Racial profiling meets war on terror: The highest federal court in New England has said it’s okay for government officials single out dark-skinned people for searches, as long as they can concoct some cover rationale, ginned up with vague allusions to terrorism.
Leaping through one legal hoop after another, the First Circuit Court of Appeals found that an MBTA security officer had “probable cause” to search, and eventually arrest, occupants of a van parked near the Sullivan Square MBTA Station back in 2004. Officer Patricia Pitts was fresh from a one-day MBTA training seminar on “identifying potential terrorist threats,” according to the court’s decision, and her suspicion was piqued by the fact that the van’s drivers and passengers “looked Middle Eastern.”
Pitts, who is black, explained to the court: “Like myself, they [were] darker in the skin. Their skin was darker.”
She called MBTA cops, who opened the van’s doors, ordered the occupants out, and subsequently arrested them. But they were not Middle Eastern terrorists, or Middle Eastern anything. The driver was of Mexican descent, and the van was full of illegal Brazilian immigrants.
Federal courts have long held that racial and ethnic “profiling” are not adequate grounds, in and of themselves, on which to conduct a search. You can’t blithely order someone out of a car just for looking Middle Eastern. But the First Circuit, while conceding racial profiling to be constitutionally “impermissible,” ripped the heart out of that protection.
“This is not a case in which the only basis for suspicion was . . . appearance,” the court wrote. Yet the list of rather ordinary things the court views as “corroborating grounds” for suspicion is so absurd as to add up to intellectual dishonesty:
• The van was large enough to “hold a significant amount of explosives.”
• The van had “tinted rear and rear side windows” and a “temporary paper [license] plate.”
• The van “was parked in the farthest corner of the parking lot.”
• Occupants had “remained in the van for at least twenty minutes.”
• One passenger got out and took notes, which signaled to the MBTA officer that he “could be planning where to plant explosives.”
The collection of these details, said the three-judge panel in an opinion authored by the court’s chief judge, Sandra Lynch, made the search reasonable. But this list of “suspicious” activity appears to describe quite normal occurrences that have been amplified to the level of probable cause, at least to the First Circuit’s satisfaction.
In other words, race and ethnicity need not be just one factor among several in assessing reasonable suspicion, but it may be the sole factor if padded with quite ordinary activities.
The court also took pains to note the context of the incident: only a few months after the train bombings in Madrid.
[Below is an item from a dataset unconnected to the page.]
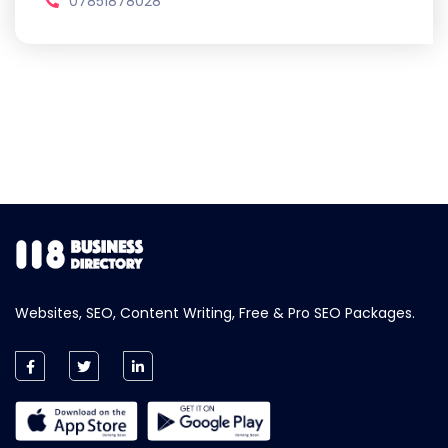
07851878028
Websites, SEO, Content Writing, Free & Pro SEO Packages.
That recent attack, the court wrote, “meant it was material for the officers to consider, among other facts . . . that the persons they were investigating had a Middle Eastern appearance.”
Through this tortured logic, racial profiling is essentially okay in the war against terrorism — even if the suspect is not doing anything a reasonable person would deem suspicious.
In the never-ending “war on terror,” our government — taking a page from its ceaseless “war on drugs” and “war on organized crime” — is stripping privacy and dignity in the name of illusory safety. We’d do well to pay attention.